YOUR ASSIGNMENT: Determine how many lines in the records hold "esențiale", then give that number by itself.

BEGIN RECORDS FOR THIS TASK

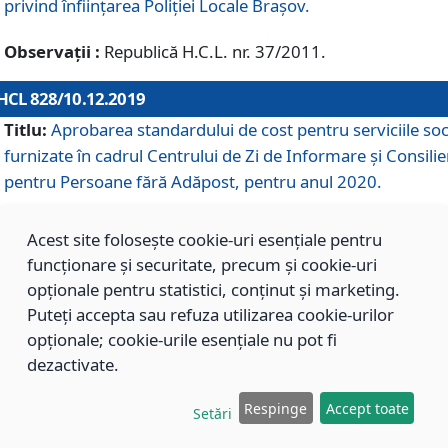
privind înființarea Poliției Locale Brașov.
Observații :
Republică H.C.L. nr. 37/2011.
HCL 828/10.12.2019
Titlu:
Aprobarea standardului de cost pentru serviciile soc
furnizate în cadrul Centrului de Zi de Informare și Consilie
pentru Persoane fără Adăpost, pentru anul 2020.
Acest site folosește cookie-uri esențiale pentru
HCL 827/10.12.2019
funcționare și securitate, precum și cookie-uri
Titlu:
Aprobarea standardului de cost pentru serviciile soc
opționale pentru statistici, conținut și marketing.
furnizate în cadrul Centrului Rezidențial pentru Persoane 
Puteți accepta sau refuza utilizarea cookie-urilor
Adăpost, pentru anul 2020.
opționale; cookie-urile esențiale nu pot fi
dezactivate.
HCL 826/10.12.2019
Respinge
Accept toate
Setări
Titlu:
Aprobarea standardului de cost pentru serviciile soc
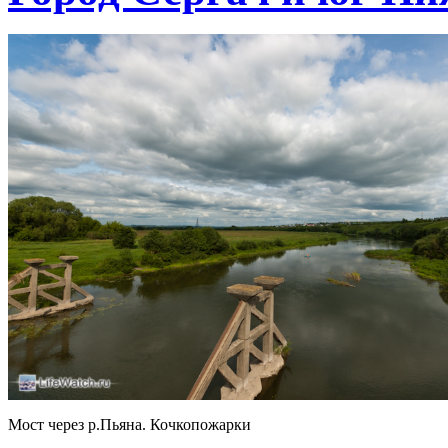
Мост через р.Пьяна. Кочкопожарки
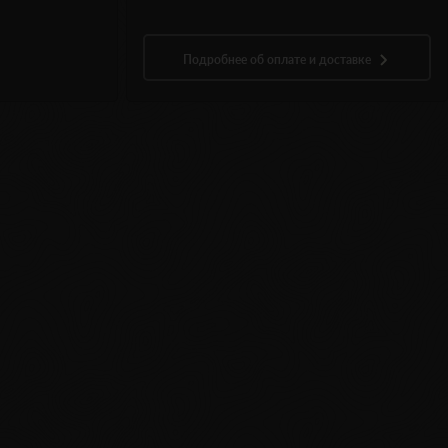
Подробнее об оплате и доставке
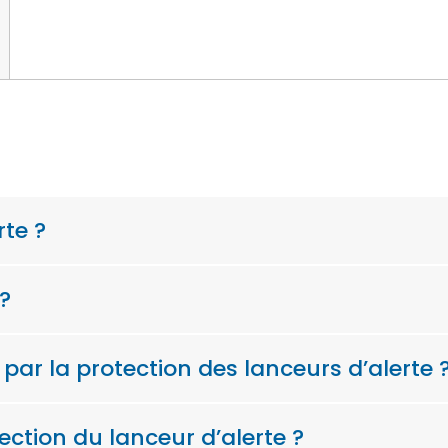
rte ?
 ?
 par la protection des lanceurs d’alerte 
tection du lanceur d’alerte ?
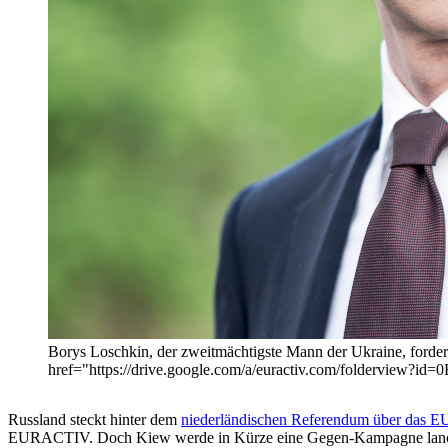
Borys Loschkin, der zweitmächtigste Mann der Ukraine, forder
href="https://drive.google.com/a/euractiv.com/folderview?
Russland steckt hinter dem
niederländischen Referendum über das E
EURACTIV. Doch Kiew werde in Kürze eine Gegen-Kampagne lanc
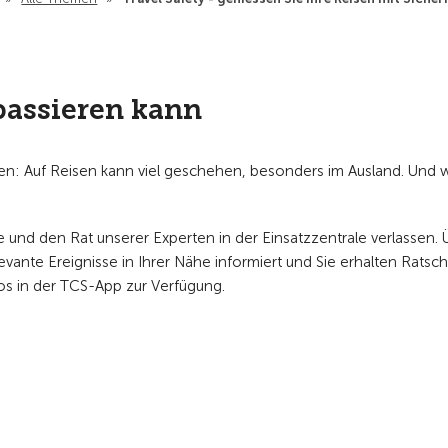
passieren kann
sien: Auf Reisen kann viel geschehen, besonders im Ausland. Und
fe und den Rat unserer Experten in der Einsatzzentrale verlassen. 
ante Ereignisse in Ihrer Nähe informiert und Sie erhalten Ratsc
los in der TCS-App zur Verfügung.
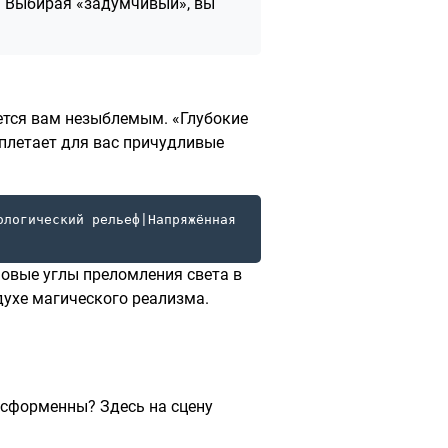
р. Выбирая «задумчивый», вы
жется вам незыблемым. «Глубокие
сплетает для вас причудливые
ологический рельеф|Напряжённая
 новые углы преломления света в
духе магического реализма.
бесформенны? Здесь на сцену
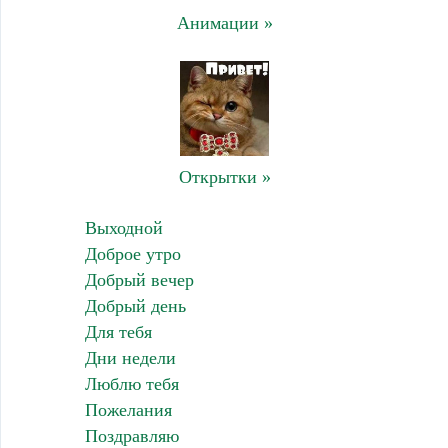
Анимации »
Открытки »
Выходной
Доброе утро
Добрый вечер
Добрый день
Для тебя
Дни недели
Люблю тебя
Пожелания
Поздравляю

END RECORDS FOR THIS TASK

YOUR RESPONSE: 2